His successor, Roh Moo-hyun, continued the policy, opening a joint industrial park near the inter-Korean border where North Koreans would work in South Korean-owned factories, helping both sides. Roh went to Pyongyang for his own summit with Kim Jong Il near the end of his tenure in 2007.

Moon, who had started a law firm with Roh, served as his chief of staff in the presidential Blue House and was involved in North Korea policy during this time.

But the two conservative presidents who succeeded Kim and Roh abandoned the sunshine policy, instead promoting direct and multilateral sanctions to punish North Korea for its nuclear ambitions.

After North Korea’s fourth nuclear test last year, Park closed the joint industrial park, declaring that the money was going directly to the North Korean regime. In the 12 years that the complex was in operation, North Korea had made a total of about $560 million from the site, her government said.

During his campaign, Moon said that he would seek to reopen the industrial park and tourism projects, and would be willing to met Kim Jong Un in Pyongyang if necessary.

Returning to an engagement approach would “increase of predictability and permanence of inter-Korean policies” and help the South Korean economy, Moon said.

But reviving such inter-Korean cooperation will be difficult, analysts say.

For starters, the world is a very different place now than it was in 1997.

Then, North Korea did not have a proven nuclear weapons program. Now, it has conducted five nuclear tests and Kim Jong Un seems hellbent on developing missiles that can deliver nuclear warheads to the United States.
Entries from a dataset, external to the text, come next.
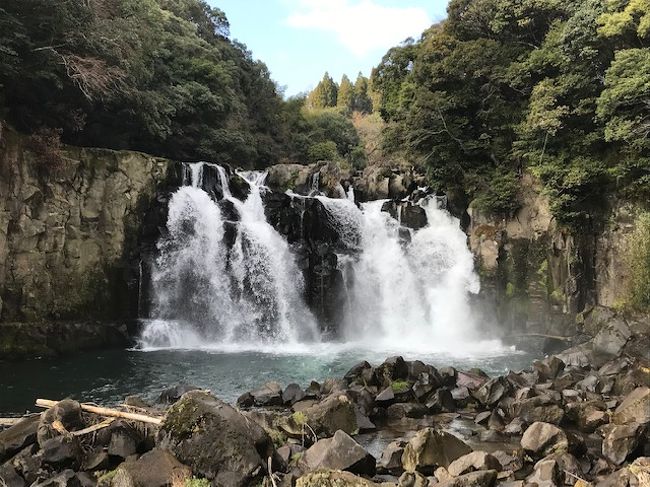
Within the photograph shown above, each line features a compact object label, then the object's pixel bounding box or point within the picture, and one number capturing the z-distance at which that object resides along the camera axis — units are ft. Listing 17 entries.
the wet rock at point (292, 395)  41.48
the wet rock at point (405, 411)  38.75
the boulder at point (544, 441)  29.27
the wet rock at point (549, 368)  47.08
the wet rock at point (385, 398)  39.58
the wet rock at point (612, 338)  53.16
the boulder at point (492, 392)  40.52
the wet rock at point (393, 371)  43.88
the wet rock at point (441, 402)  39.91
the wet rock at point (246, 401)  41.57
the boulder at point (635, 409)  33.45
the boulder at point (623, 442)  29.14
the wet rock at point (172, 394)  41.57
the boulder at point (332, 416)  32.83
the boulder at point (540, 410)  35.27
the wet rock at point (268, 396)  41.63
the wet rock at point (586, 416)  35.09
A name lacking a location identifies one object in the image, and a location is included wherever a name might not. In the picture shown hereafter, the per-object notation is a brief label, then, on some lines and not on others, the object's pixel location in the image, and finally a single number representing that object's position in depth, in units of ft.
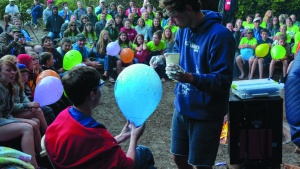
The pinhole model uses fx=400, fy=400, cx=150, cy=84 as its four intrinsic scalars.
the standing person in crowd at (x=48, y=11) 41.01
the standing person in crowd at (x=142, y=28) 36.45
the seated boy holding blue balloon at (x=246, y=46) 33.57
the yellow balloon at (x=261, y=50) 32.86
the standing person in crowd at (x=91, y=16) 40.19
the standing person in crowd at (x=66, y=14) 42.67
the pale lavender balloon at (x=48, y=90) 16.07
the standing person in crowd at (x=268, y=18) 41.55
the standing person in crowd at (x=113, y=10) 42.93
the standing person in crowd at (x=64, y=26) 35.47
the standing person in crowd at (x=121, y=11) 40.82
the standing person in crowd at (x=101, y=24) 36.58
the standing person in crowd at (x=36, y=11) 47.16
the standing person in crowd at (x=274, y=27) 39.80
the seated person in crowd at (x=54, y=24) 38.09
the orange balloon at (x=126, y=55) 29.94
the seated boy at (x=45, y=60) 20.67
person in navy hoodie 9.08
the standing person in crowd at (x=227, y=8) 37.42
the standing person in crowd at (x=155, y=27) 36.63
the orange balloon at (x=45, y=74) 17.29
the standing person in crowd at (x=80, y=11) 43.10
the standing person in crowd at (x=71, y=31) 31.71
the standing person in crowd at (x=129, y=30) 34.99
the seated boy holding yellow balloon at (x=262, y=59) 32.99
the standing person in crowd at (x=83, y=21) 35.88
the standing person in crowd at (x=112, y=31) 33.71
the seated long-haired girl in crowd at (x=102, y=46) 30.32
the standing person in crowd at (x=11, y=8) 44.60
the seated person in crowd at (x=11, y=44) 22.35
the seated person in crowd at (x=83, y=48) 28.40
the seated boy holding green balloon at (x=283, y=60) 33.04
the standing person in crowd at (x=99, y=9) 43.54
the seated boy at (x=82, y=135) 7.58
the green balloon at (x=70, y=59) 24.09
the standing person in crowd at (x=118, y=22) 37.58
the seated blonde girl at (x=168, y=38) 34.12
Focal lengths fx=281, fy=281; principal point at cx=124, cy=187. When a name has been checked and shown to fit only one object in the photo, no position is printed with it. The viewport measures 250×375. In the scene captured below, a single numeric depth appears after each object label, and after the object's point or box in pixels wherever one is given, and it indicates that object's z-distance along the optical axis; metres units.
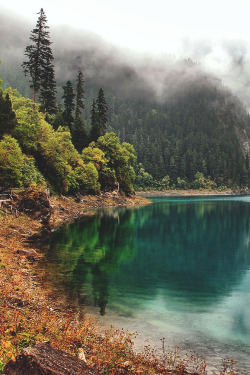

Plus, North Korean attacks on South Korea – including the sinking of the Cheonan naval corvette in 2010 and the shelling of a South Korean island, which together claimed 50 lives – have sapped a lot of the South Korean energy to be nice to North Korea.

Increasingly strict sanctions have been imposed through the United Nations in response to North Korea’s nuclear tests and missile launches, and both the United States and South Korea have also imposed direct prohibitions on dealing with North Korea.

“The international community has moved decisively toward a more sanctions and less engagement approach with North Korea and even South Korea’s own domestic laws will make grandiose unaccountable inter-Korean engagement more difficult,” Marcus Noland and Kent Boydston of the Peterson Institute for International Economics wrote in an analysis.

If South Korea was to say that special considerations apply on the peninsula, the Moon administration would “bring South Korea into immediate diplomatic conflict with the U.S. and undercut China’s already tepid willingness to implement sanctions,” they wrote.

Even raising the specter of a sunshine policy approach will complicate the international community’s efforts to make North Korea give up its nuclear program, said David Straub, a former official in the State Department who worked on North Korea.

Moon’s policy is much closer to China’s than to the United States’ policy, he noted.

“South Korea has tremendous influence in the international community on this issue, and that in itself is a challenge for President Trump,” Straub said, noting that Kim Dae-jung and Roh both bad-mouthed President George W. Bush’s approach at that time.

But Lee Jong-seok, who served as unification minister during the Roh administration, said a decade of sanctions had not worked.

“It’s now time for the U.S. to review its policy of imposing pressure on North Korea over its nuclear program. Has North Korea recognized its wrongdoings as a result of this policy of applying strong pressure?” Lee asked.

Moon recognized that pressure alone was not sufficient for resolving the North Korean nuclear issue, but that the key was in pursuing both dialogue and pressure, he said.

“President Moon will combine sanctions and dialogue, but which comes first will be decided after talking to relevant nations like the U.S. and China,” Lee said. “South Korea can’t unilaterally hold talks while everyone else is sanctioning North Korea.”

The Washington Post’s Yoonjung Seo contributed reporting.